L'EXPÉRIENCE DE LA PATERNITÉ

Je me rappelle chacune des trois naissances de nos enfants. Ils sont nés à des heures différentes, chacun à leur saison, uniques. Mais chaque fois que l'enfant est né, ce fut comme un surgissement de vie qui nous envahissait mon épouse Louise et moi. C'est comme si, en donnant la vie, la vie nous était rendue en surabondance. C'est d'abord à ce signe que j'ai reconnu que j'étais devenu père, pour chacun de mes enfants. Pour moi, l'expérience de la paternité je l'ai découverte en accueillant la vie nouvelle.

UN CHOIX À DEUX

Être père pour moi, c'est choisir de donner la vie. On peut donner la vie de bien des façons. Aujourd'hui, les voies sont multiples qui mènent à la naissance d'un nouvel être. Mon choix d'être père a d'abord commencé dans un projet de vie à deux. Il fallait un nid, un espace pour que les enfants puissent advenir. Cet espace c'était d'abord l'amour qui pouvait surgir entre Louise et moi. Il faut un espace. Il faut faire de la place. Le plus important c'est l'espace intérieur. S'il n'y a pas de place là, il n'y aura pas de place dans le horaires de travail, à travers les activités, dans les temps à la maison. Je ne prône pas un nombre d'heures minimum avec l'enfant. Nous sommes aux prises, comme la majorité des parents, avec les contraintes d'horaires de travail, les imprévus, les obligations de toutes sortes. Je constate simplement que c'est d'abord à l'intérieur de soi que commence à se faire la place pour l'enfant. Et nous sommes constamment à aménager le temps disponible, pour être présent aux joies et aux petites ou grandes inquiétudes qui ne manquent d'apparaître dans le quotidien des enfants.

» **Données présentées**
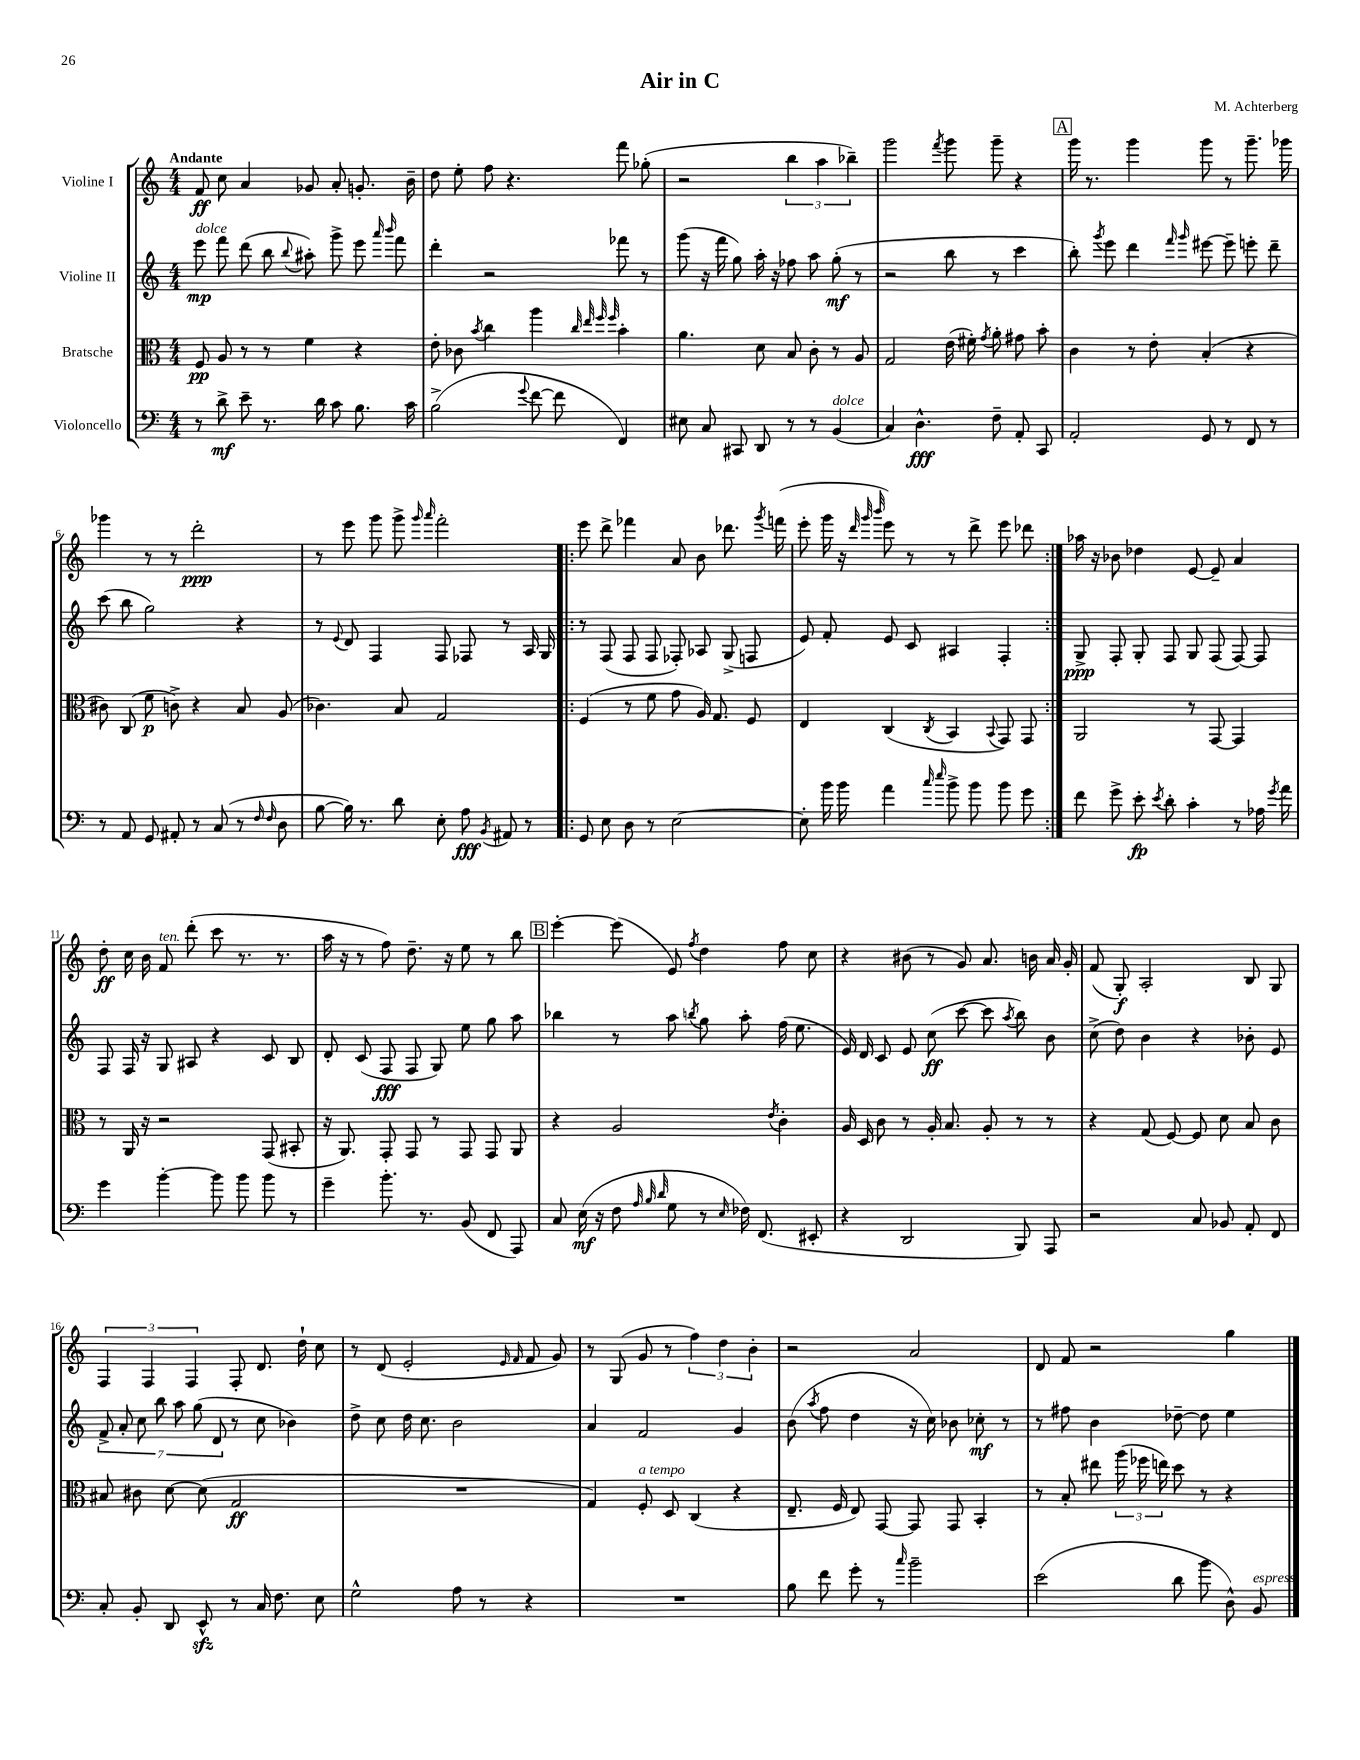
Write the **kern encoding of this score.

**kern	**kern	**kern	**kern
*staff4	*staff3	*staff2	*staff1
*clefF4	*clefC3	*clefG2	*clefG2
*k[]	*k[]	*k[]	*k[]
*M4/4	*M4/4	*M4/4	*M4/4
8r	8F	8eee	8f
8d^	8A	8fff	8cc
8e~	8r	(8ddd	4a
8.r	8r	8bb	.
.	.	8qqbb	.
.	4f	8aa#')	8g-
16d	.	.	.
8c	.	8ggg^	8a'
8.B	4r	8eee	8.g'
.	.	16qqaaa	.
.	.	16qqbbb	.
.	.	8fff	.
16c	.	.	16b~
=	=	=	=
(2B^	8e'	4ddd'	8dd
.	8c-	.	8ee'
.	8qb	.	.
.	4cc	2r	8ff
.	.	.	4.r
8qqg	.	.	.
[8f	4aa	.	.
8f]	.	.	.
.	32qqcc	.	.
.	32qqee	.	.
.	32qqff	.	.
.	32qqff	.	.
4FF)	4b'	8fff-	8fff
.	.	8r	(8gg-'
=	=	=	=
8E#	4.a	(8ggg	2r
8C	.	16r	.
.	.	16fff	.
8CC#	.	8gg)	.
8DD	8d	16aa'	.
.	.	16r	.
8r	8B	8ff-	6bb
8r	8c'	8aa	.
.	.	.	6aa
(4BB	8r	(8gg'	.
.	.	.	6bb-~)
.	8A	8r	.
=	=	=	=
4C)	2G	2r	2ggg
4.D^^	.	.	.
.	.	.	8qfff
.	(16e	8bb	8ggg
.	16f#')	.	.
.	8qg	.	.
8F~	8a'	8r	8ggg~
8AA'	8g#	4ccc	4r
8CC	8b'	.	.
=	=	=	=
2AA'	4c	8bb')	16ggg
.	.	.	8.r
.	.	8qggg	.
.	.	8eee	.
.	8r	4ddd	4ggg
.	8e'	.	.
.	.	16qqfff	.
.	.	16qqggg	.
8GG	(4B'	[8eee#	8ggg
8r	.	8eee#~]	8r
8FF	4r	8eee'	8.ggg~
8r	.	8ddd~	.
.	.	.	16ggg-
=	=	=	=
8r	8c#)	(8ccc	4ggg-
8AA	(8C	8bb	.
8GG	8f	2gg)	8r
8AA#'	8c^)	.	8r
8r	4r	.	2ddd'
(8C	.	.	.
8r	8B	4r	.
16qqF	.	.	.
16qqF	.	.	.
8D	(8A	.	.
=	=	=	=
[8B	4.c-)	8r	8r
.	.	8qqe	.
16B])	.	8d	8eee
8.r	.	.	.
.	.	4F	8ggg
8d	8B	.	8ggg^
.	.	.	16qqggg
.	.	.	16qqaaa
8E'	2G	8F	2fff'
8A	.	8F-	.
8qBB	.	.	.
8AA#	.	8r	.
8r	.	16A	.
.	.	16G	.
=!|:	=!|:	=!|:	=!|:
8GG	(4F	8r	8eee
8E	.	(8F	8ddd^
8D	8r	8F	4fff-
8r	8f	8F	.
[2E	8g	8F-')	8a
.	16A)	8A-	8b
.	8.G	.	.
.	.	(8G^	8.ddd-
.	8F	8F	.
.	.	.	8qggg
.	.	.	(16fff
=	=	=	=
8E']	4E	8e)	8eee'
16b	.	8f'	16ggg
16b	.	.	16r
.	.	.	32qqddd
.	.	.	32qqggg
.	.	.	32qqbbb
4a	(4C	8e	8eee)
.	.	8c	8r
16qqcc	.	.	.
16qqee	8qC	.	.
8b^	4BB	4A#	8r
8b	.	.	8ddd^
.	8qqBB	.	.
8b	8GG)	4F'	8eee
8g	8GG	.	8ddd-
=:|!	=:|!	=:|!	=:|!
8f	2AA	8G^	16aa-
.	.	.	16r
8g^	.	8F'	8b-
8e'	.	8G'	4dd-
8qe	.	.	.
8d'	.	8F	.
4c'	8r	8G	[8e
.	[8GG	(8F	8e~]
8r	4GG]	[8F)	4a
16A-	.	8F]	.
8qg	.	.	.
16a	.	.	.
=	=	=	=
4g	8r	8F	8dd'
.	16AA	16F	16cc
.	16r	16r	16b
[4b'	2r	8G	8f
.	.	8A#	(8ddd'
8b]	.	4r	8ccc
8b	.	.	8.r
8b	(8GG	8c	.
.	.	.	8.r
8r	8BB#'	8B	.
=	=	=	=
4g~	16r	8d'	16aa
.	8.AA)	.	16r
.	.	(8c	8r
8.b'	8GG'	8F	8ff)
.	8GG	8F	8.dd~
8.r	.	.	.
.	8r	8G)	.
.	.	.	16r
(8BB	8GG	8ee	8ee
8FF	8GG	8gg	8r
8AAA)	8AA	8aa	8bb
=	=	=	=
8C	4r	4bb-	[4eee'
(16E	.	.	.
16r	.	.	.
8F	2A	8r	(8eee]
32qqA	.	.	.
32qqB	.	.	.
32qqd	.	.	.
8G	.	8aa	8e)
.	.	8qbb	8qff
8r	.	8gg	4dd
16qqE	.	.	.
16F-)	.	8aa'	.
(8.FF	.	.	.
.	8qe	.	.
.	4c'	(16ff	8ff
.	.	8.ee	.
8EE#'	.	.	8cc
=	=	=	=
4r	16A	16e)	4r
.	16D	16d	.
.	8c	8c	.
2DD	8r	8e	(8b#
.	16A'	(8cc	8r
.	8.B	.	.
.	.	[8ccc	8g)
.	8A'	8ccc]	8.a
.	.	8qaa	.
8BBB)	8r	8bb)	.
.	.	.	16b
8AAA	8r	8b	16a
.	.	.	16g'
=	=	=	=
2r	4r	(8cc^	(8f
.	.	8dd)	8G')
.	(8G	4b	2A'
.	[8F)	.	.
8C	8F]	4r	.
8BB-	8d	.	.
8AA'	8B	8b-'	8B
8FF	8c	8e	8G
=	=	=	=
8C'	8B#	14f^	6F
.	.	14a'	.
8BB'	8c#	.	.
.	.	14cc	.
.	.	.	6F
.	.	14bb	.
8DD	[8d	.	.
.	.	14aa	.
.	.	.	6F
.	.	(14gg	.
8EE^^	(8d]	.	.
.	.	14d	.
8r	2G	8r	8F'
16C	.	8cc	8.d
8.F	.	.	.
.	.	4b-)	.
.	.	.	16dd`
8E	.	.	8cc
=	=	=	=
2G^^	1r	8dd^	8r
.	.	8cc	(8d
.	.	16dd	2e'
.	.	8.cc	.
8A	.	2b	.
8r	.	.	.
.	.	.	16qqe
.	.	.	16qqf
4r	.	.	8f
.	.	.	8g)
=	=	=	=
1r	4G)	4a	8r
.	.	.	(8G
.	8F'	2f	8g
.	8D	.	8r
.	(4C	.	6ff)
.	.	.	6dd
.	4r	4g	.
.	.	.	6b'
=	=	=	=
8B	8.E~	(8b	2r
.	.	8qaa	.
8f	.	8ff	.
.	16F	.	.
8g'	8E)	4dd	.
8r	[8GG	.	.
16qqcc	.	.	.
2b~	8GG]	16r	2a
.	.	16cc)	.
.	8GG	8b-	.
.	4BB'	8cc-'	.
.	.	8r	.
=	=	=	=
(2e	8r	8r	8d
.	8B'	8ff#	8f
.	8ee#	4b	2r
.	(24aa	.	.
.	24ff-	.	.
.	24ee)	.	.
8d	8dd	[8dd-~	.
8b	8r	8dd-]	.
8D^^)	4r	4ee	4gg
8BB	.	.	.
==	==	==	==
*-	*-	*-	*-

» **Consignes**
**A.** Reformulez sous forme de liste concise le paragraphe du texte sur la paternité qui commence par « Être père pour moi », en conservant ses faits essentiels.
**B.** Extrayez du texte sur la paternité, sans aucune modification, le passage allant de "Je me rappelle" jusqu'à "la vie nouvelle.".
Les fiches forment un matériau distinct du texte fourni.

» **Réponses**
**A.**
- Être père, c'est choisir de donner la vie, ce qui peut se faire de bien des façons.
- Mon choix d'être père a commencé dans un projet de vie à deux avec Louise.
- Pour que les enfants puissent advenir, il fallait un espace, d'abord l'amour entre Louise et moi.
- L'espace intérieur est le plus important : sans lui, il n'y a de place ni dans les horaires de travail, ni dans les activités, ni dans les temps à la maison.
- Je ne prône pas un nombre d'heures minimum avec l'enfant. Comme la plupart des parents, nous faisons face aux contraintes d'horaires, aux imprévus et aux obligations.
- La place pour l'enfant se fait d'abord en soi. Nous aménageons sans cesse le temps disponible pour être présents aux joies et aux inquiétudes quotidiennes des enfants.

**B.**
Je me rappelle chacune des trois naissances de nos enfants. Ils sont nés à des heures différentes, chacun à leur saison, uniques. Mais chaque fois que l'enfant est né, ce fut comme un surgissement de vie qui nous envahissait mon épouse Louise et moi. C'est comme si, en donnant la vie, la vie nous était rendue en surabondance. C'est d'abord à ce signe que j'ai reconnu que j'étais devenu père, pour chacun de mes enfants. Pour moi, l'expérience de la paternité je l'ai découverte en accueillant la vie nouvelle.